*Selection*
+++++
This is because you can have a RichSourceFunction that also implements 
ParallelSourceFunction, which would then be functionally equivalent to 
RichParallelSourceFunction.
Ultimately there's little difference between a RichSourceFunction and a 
RichParallelSourceFunction; it's just that the latter also implements 
ParallelSourceFunction.

ParallelSourceFunction also is really just an interface for tagging; 
there's nothing functional in there.
So whenever you look at the javadocs for a method you end up in the 
RichSourceFunction interface; so there's some value in ignoring this 
slight difference for practical purposes.

But to wrap up, generally speaking, yes, you'd always want to extend 
RichParallelSourceFunction for a parallel data source; not out of 
necessity, but simplicity.

On 07/06/2020 17:43, Ken Krugler wrote:
> Hi Chesnay,
>
>> On Jun 19, 2019, at 6:05 AM, Chesnay Schepler <chesnay@apache.org 
>> <ma...@apache.org>> wrote:
>>
>> A (Rich)SourceFunction that does not implement 
>> RichParallelSourceFunction is always run with a parallelism of 1.
>
> RichSourceFunction 
> <https://ci.apache.org/projects/flink/flink-docs-stable/api/java/index.html?org/apache/flink/streaming/api/functions/source/RichSourceFunction.html> says "Base 
> class for implementing a *parallel* data source…” and also talks about 
> (in a similar, but not identical way as RichParallelSourceFunction 
> <https://ci.apache.org/projects/flink/flink-docs-stable/api/java/index.html?org/apache/flink/streaming/api/functions/source/RichSourceFunction.html>)
+++++
*Tasks for this exercise*
#1 In the passage on source functions, rewrite the paragraph beginning "Ultimately there's little difference" as a shorter version that keeps its main facts.
#2 Resume the passage on source functions from the point where it ends.
The rows are not needed for any of this work.

*Raw data*
+++++
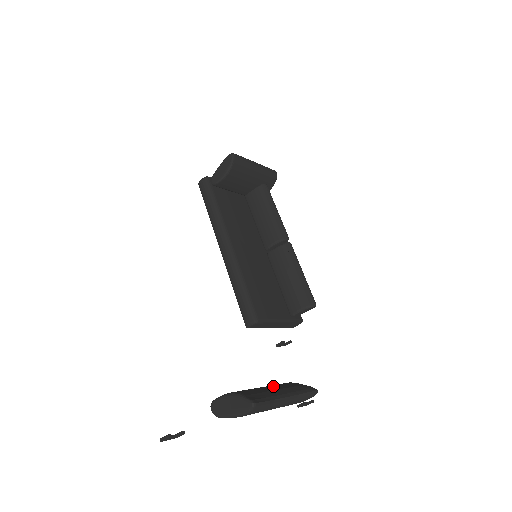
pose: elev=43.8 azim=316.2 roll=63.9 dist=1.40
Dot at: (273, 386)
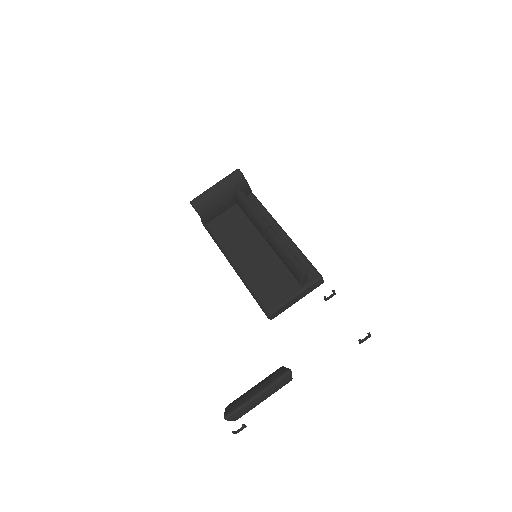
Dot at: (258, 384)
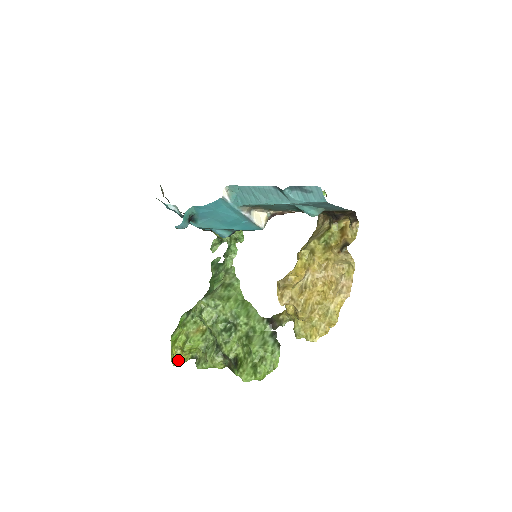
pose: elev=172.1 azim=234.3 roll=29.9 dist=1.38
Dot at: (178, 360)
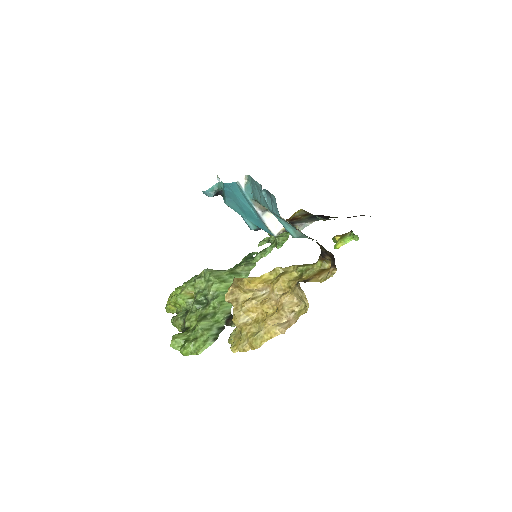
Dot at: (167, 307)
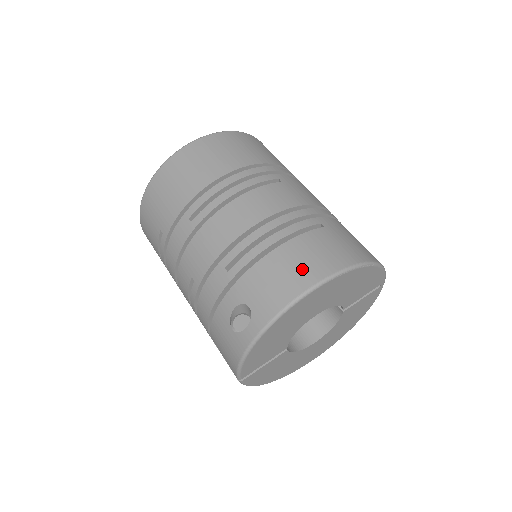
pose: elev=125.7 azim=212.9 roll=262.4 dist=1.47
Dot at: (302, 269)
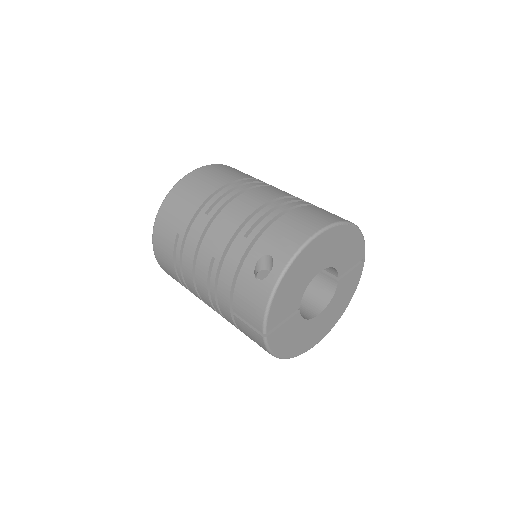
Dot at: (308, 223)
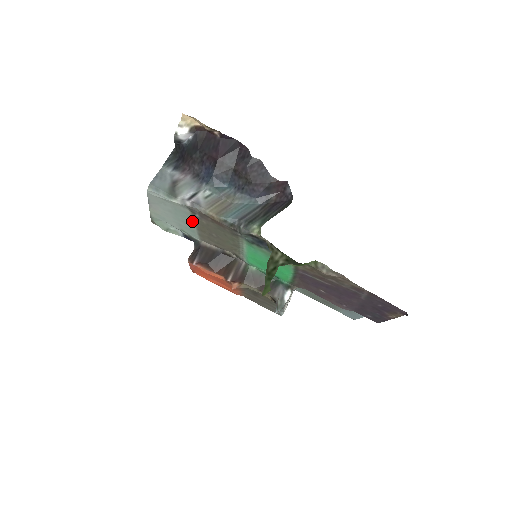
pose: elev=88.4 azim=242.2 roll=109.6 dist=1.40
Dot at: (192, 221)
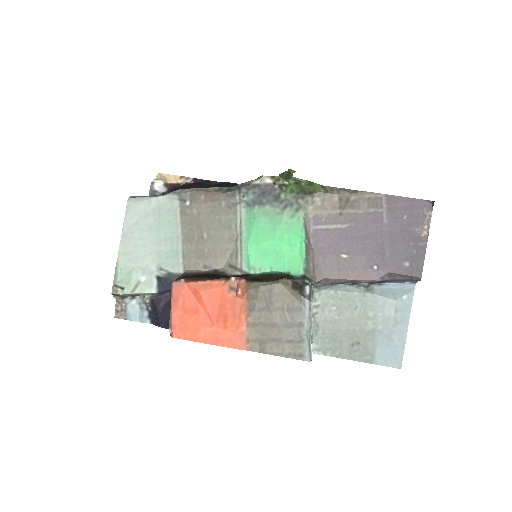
+++++
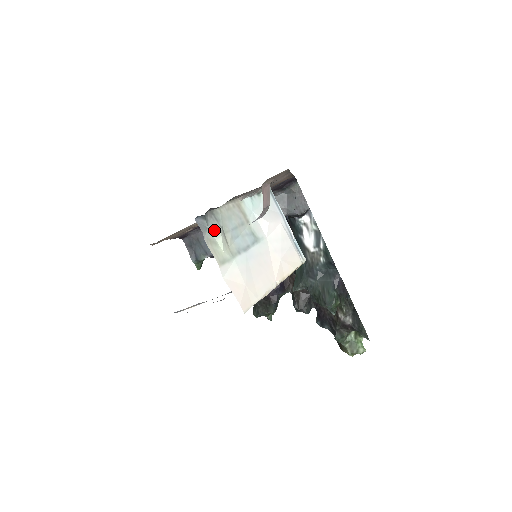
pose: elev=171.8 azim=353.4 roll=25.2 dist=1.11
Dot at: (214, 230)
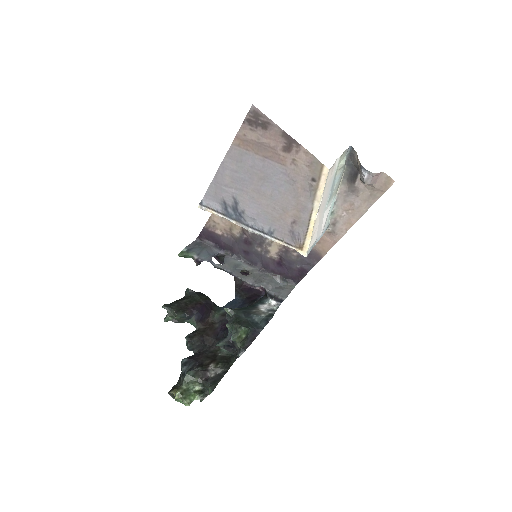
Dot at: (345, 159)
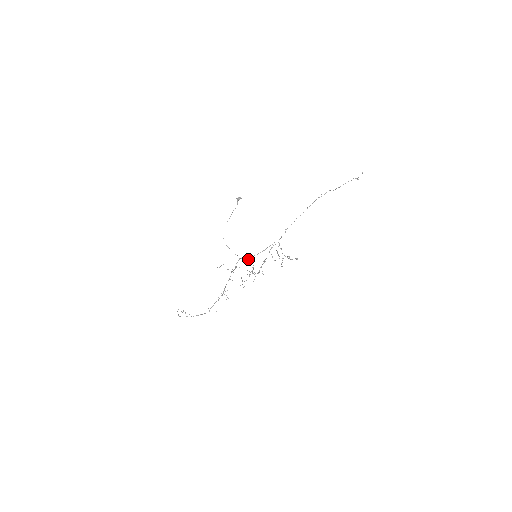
+++++
*Expected results*
#1 A RichSourceFunction and a RichParallelSourceFunction differ very little. The only difference is that RichParallelSourceFunction also implements ParallelSourceFunction.

#2
> use of getRuntimeContext() to determine the sub-task index.
>
> But you’d always want to extend RichParallelSourceFunction to create a 
> parallel data source, yes?
>
> Seems confusing.
>
> Thanks,
>
> — Ken
>
>>
>> On 19/06/2019 14:36, Flavio Pompermaier wrote:
>>> My sourcefunction is intrinsically single-thread. Is there a way to 
>>> force this aspect?
>>> I can't find a real difference between a RichParallelSourceFunction 
>>> and a RichSourceFunction.
>>> Is this last (RichSourceFunction) implicitly using parallelism = 1?
>>>
>>> On Wed, Jun 19, 2019 at 2:25 PM Chesnay Schepler <chesnay@apache.org 
>>> <ma...@apache.org>> wrote:
>>>
>>>     It returns a list of states so that state can be re-distributed
>>>     if the parallelism changes.
>>>
>>>     If you hard-code the interface to return a single value then
>>>     you're implicitly locking the parallelism.
>>>     When you reduce the parallelism you'd no longer be able to
>>>     restore all state, since you have less instances than stored state.
>>>
>>>     On 19/06/2019 14:19, Flavio Pompermaier wrote:
>>>>     It's not clear to me why the source checkpoint returns a list
>>>>     of object...when it could be useful to use a list instead of a
>>>>     single value?
>>>>     The documentation says The returned list should contain one
>>>>     entry for redistributable unit of state" but this is not very
>>>>     clear to me..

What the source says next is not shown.